### PARTS OF THE EXERCISE
[1] Translate the sentence "I prefer the Senda range myself." from the Loewe bags thread into French.
[2] Continue the Loewe bags thread from the point at which it ends.

# What's your opinion about LOEWE bags??



## trinie

I have a mini Amazona signature bag in gold/brown colour in suded leather from Loewe.  Have anyone own any bags from this brand?


----------



## tigger98

Loewe do nice bags but I am not such a fan of the Amazona although I understand its an iconic bag for them. I prefer the Senda range myself.


----------



## Bee...Bee

trinie said:


> I have a mini Amazona signature bag in gold/brown colour in suded leather from Loewe. Have anyone own any bags from this brand?


 
Yes, I have one; a 4 year-old briefcase. Loewe styling is definitely more conservative which is ideal for my work needs but it's a shame that it was not selling very well in London that they closed down all their shops! As for the quality, see pic below for the patina, it is just as buttery/good if not better than my (sold) Hermès box leather briefcase.


----------



## snowtire

i love their new Napa Aire bags...sooo light, just like the name suggests, very airy. made of lambskin and in vibrant colors.


----------



## zacorey

*OMG!!!!! These bags are TDF!!!!!!  I never heard of them!!! Where are they sold??? TIA!!! *


----------



## zacorey

Bee...Bee said:


> Yes, I have one; a 4 year-old briefcase. Loewe styling is definitely more conservative which is ideal for my work needs but it's a shame that it was not selling very well in London that they closed down all their shops! As for the quality, see pic below for the patina, it is just as buttery/good if not better than my (sold) Hermès box leather briefcase.

### RECORDS
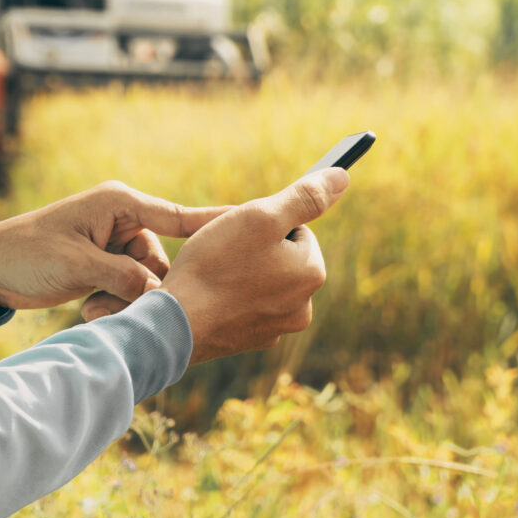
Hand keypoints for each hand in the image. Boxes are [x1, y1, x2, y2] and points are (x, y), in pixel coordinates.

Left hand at [0, 181, 229, 309]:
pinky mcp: (107, 266)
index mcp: (120, 203)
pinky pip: (131, 287)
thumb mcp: (76, 264)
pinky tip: (92, 307)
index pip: (179, 215)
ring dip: (130, 298)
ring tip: (95, 305)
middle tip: (129, 304)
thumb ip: (122, 277)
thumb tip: (161, 298)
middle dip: (152, 286)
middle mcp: (123, 220)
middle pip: (165, 258)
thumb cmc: (26, 253)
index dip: (215, 226)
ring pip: (149, 278)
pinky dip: (119, 302)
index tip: (251, 229)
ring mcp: (116, 244)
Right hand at [160, 167, 349, 364]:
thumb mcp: (262, 217)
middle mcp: (303, 307)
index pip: (297, 230)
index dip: (265, 224)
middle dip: (255, 249)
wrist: (175, 324)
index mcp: (312, 274)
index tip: (240, 233)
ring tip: (214, 274)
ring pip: (262, 282)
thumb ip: (305, 197)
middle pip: (281, 257)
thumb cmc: (216, 266)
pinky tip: (209, 295)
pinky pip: (244, 306)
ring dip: (242, 273)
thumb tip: (342, 177)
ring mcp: (276, 328)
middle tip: (224, 253)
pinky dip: (230, 297)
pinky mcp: (249, 341)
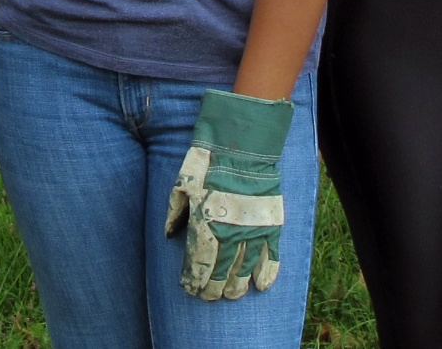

### RESPONSES TO THE EXERCISE
[1] Personnellement, je préfère la gamme Senda.

[2]
*GORGEOUS!!!!!!!!!! *


----------



## tammyue

my next...


----------



## Nymph

I lust for a Loewe Amazona in medium - in black nappa leather, with the Loewe logo embossed right smack in the middle. 

Have been for the past... year? It's one of those bags which I want, but doubt I'll ever have enough funds for it 

P/s *Bee...Bee*, did you get find a replacement for your briefcase?


----------



## trinie

Napa Aire bag is very light and come in many colours. I saw a lady carry this bag in beige colour is look so nice on her. They have other special colour to choose if you don't like any of the standard colour they have at the boutique and take about 2 weeks to collect.  I forgot to see is make from where.


----------



## tigger98

Hmm. Am in Barcelona this week and will head to one of their shops to check out the napa aire. Looks nice in the ad.


----------



## zacorey

^^^Please let us know what you think!!!

Can you buy these in the US?


----------



## daisygamgee

Bee...Bee said:


> Yes, I have one; a 4 year-old briefcase. Loewe styling is definitely more conservative which is ideal for my work needs but it's a shame that it was not selling very well in London that they closed down all their shops! As for the quality, see pic below for the patina, it is just as buttery/good if not better than my (sold) Hermès box leather briefcase.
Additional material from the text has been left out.